Créée il y a un an, et confiée à Jean-François Cirelli, la branche Energie Europe ressemble aujourd’hui à un cadeau empoisonné pour l’ancien PDG de GDF. La profitabilité des centrales à gaz du groupe en Europe est mise à mal par la baisse de la consommation d’électricité sous l’effet du ralentissement économique mais aussi de la concurrence des équipements au charbon ou aux énergies renouvelables. GDF Suez a donc été contraint en 2012 de fermer ou de mettre «sous cocon» des centrales représentant environ 7% de sa puissance installée en Europe. Et si le groupe a annoncé en décembre dernier un renforcement de son plan d’économies, ces efforts permettront simplement de compenser la dégradation des performances opérationnelles. En 2013, l’excédent brut d’exploitation de la branche (Ebitda) devrait rester «sous pression», reconnaît GDF Suez, après avoir progressé de 2,5% en 2012.

Au total, en ajoutant les pertes de valeur sur certaines participations, comme celles dans l’opérateur gazier allemand Gasag ou dans l’italien Acea, GDF Suez a essuyé 2,47 milliards d’euros de dépréciations d’actifs en 2012. Conséquence, le bénéfice net dérape de 61% pour tomber à 1,55 milliard d’euros. L’effort de vérité du groupe sur la valeur de ses actifs épargne en revanche les survaleurs. Celles-ci représentent encore au bilan 30 milliards d’euros, pour une capitalisation boursière de 34 milliards.

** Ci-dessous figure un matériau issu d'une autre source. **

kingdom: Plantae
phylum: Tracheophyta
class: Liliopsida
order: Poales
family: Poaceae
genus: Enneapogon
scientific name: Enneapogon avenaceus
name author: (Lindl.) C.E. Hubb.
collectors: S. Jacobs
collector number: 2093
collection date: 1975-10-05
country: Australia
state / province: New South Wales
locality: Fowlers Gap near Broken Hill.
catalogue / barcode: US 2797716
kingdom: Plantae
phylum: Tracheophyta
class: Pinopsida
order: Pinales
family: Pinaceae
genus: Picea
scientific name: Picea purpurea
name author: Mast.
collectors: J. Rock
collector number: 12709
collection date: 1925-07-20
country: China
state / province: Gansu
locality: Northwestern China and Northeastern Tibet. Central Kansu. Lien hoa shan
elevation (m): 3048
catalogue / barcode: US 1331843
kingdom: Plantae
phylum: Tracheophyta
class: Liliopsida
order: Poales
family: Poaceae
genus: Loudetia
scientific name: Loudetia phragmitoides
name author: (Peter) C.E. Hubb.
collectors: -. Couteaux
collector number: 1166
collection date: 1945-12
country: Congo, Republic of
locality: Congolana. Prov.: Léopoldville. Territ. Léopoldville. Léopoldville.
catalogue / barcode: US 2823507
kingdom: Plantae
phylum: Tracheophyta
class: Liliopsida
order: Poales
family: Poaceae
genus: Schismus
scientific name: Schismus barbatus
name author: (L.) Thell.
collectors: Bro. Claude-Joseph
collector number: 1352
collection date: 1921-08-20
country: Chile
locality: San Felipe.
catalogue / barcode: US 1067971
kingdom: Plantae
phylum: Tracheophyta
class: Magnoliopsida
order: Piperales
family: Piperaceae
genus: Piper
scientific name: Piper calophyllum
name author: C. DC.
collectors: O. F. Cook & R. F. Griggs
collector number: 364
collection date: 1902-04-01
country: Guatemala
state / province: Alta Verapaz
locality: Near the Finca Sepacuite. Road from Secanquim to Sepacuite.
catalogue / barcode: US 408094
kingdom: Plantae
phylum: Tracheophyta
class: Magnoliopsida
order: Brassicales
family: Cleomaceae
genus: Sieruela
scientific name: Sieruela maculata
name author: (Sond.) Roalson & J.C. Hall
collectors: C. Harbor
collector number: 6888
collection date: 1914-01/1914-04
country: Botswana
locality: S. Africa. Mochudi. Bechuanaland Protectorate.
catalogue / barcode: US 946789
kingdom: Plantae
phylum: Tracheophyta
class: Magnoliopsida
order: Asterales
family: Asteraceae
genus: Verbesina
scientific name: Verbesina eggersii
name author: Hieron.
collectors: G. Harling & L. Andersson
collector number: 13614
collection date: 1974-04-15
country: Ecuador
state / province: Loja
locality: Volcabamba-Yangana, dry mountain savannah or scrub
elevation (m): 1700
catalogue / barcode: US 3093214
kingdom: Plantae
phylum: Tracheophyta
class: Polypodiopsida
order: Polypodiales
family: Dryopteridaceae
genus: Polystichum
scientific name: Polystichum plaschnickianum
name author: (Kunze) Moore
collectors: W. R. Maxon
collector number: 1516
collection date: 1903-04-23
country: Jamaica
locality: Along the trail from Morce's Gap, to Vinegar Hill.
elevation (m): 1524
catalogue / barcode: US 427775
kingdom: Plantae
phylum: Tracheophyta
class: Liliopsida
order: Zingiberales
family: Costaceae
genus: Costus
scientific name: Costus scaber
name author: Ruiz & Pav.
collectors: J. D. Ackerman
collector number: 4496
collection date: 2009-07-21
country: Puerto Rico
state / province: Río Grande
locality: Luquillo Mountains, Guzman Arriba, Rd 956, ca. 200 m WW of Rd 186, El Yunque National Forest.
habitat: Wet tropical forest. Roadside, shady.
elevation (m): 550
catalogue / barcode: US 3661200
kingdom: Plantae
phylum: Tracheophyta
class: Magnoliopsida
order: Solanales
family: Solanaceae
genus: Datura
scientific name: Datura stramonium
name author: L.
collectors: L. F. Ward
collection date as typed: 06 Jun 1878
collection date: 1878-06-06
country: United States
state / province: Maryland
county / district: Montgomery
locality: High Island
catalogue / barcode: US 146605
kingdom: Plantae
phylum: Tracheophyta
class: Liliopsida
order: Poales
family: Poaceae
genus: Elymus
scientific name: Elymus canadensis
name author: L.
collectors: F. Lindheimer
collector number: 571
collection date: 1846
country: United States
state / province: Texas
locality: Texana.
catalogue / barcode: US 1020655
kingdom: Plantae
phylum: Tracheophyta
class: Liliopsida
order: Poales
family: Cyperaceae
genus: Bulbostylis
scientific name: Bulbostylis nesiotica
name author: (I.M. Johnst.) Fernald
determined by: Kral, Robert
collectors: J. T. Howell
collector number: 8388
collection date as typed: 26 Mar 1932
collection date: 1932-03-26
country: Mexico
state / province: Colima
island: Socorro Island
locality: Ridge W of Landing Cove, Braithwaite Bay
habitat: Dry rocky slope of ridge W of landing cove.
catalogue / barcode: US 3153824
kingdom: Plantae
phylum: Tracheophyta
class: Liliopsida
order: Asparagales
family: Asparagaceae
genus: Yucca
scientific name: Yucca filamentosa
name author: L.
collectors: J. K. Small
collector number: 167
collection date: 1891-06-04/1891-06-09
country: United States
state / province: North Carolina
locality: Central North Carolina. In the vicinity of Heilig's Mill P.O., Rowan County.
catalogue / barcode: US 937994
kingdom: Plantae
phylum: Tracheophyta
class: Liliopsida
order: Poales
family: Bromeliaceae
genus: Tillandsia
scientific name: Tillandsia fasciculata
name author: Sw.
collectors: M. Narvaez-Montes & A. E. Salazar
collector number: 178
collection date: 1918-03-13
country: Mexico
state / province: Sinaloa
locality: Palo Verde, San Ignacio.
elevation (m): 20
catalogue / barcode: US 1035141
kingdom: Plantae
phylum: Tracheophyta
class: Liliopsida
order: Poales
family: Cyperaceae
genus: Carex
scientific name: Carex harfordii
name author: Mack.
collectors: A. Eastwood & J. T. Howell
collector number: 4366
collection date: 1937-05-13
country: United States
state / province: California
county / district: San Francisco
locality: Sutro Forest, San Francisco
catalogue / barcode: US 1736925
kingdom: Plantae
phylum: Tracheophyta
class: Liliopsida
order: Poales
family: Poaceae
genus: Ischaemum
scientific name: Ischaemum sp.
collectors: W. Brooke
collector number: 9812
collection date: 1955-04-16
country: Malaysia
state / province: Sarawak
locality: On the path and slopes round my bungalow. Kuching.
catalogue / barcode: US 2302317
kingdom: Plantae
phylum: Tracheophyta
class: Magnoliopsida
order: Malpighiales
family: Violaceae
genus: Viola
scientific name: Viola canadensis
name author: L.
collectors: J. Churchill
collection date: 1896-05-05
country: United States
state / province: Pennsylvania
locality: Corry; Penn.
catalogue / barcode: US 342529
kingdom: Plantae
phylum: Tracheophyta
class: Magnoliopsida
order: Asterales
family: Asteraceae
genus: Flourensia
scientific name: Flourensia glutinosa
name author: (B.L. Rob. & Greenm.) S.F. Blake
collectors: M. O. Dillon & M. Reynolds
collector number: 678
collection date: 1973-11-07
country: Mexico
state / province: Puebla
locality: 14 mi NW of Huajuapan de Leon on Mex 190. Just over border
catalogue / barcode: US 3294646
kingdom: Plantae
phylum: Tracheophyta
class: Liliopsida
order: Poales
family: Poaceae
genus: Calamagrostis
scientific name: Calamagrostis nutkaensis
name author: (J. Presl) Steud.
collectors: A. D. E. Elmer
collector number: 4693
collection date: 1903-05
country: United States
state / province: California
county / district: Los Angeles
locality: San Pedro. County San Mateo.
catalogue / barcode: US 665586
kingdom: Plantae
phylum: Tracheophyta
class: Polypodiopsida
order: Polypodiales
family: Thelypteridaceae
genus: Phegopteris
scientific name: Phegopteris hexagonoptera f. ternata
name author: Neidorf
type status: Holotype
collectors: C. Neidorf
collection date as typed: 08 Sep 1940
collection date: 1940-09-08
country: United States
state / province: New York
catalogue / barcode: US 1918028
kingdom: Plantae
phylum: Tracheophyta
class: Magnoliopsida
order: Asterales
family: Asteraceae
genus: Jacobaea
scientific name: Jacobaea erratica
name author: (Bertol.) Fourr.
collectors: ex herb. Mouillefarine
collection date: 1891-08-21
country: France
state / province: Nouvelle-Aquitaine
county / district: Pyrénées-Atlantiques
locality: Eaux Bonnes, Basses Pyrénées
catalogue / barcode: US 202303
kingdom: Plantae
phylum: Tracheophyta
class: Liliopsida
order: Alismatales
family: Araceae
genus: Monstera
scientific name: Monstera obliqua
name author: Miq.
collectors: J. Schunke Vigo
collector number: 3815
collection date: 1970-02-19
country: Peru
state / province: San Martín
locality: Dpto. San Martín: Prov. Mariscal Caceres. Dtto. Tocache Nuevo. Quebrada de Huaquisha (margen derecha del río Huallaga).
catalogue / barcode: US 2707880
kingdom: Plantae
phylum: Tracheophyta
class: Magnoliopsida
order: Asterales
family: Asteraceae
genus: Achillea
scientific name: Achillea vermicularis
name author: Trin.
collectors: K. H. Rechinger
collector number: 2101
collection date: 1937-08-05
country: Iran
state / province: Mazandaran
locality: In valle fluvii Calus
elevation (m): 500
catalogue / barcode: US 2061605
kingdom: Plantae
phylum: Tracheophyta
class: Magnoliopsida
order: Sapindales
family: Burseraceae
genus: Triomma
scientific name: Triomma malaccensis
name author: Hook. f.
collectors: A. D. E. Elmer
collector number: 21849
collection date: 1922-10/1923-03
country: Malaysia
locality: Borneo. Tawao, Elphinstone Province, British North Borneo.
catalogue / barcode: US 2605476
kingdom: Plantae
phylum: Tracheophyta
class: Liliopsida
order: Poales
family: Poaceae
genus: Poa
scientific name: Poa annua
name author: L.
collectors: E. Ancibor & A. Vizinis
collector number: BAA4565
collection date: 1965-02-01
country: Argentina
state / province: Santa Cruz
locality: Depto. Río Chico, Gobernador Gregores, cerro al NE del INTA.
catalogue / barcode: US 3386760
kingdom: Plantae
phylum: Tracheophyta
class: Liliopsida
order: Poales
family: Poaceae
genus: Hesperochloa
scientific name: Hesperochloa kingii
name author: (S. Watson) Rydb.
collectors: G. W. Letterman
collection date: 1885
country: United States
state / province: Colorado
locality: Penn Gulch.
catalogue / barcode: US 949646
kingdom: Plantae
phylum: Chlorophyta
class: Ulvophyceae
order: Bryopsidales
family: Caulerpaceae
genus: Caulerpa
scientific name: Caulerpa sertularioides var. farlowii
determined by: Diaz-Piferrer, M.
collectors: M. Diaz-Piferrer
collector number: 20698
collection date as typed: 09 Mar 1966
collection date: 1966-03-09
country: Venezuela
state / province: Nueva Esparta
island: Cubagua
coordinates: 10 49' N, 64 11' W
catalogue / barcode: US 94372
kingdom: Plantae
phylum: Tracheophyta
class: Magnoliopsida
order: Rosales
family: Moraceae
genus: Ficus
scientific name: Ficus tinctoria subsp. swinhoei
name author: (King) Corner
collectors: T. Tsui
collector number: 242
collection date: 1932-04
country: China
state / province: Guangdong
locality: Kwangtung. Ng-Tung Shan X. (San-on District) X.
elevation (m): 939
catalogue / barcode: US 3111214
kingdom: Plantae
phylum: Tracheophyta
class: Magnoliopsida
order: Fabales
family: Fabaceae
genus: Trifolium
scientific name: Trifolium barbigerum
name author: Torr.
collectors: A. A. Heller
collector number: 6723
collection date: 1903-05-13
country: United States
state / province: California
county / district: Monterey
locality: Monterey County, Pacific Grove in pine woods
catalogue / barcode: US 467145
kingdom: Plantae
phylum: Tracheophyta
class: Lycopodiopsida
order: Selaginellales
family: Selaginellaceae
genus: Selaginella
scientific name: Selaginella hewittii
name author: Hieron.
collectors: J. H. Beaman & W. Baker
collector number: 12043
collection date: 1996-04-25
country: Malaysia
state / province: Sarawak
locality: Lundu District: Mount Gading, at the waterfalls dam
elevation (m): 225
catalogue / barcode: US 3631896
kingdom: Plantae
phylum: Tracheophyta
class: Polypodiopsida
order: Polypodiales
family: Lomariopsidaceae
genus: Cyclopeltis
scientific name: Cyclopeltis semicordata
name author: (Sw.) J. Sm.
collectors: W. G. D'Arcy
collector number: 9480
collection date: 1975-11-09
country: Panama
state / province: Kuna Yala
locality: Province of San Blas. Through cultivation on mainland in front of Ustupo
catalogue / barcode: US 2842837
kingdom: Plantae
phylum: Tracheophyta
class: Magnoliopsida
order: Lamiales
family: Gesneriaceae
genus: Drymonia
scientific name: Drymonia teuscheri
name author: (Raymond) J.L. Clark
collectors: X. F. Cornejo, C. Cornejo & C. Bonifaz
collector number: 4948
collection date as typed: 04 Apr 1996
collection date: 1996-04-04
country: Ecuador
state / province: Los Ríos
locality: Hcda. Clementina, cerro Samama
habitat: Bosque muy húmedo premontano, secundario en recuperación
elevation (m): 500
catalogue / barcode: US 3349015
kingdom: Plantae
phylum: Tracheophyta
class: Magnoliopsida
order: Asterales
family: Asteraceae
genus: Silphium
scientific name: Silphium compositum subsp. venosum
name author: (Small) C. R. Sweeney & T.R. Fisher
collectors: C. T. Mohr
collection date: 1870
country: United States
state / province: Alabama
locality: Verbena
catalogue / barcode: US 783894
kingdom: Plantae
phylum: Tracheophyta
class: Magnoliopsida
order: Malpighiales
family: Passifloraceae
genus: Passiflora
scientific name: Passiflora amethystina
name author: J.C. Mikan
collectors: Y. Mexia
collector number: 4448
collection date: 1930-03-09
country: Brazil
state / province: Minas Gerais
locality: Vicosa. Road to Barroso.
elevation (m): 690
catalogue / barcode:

Face à cet environnement dégradé, et compte tenu d’une situation financière tendue par le rachat il y a un an des actionnaires minoritaires d’International Power, GDF Suez va poursuivre ses cessions d’actifs. 11 milliards d’euros de cessions sont prévus entre 2013 et 2014, principalement sur les marchés matures, ce qui entraînera de fait une atrophie de l’Ebitda consolidé de l’ordre de 1,4 milliard d’euros en deux ans.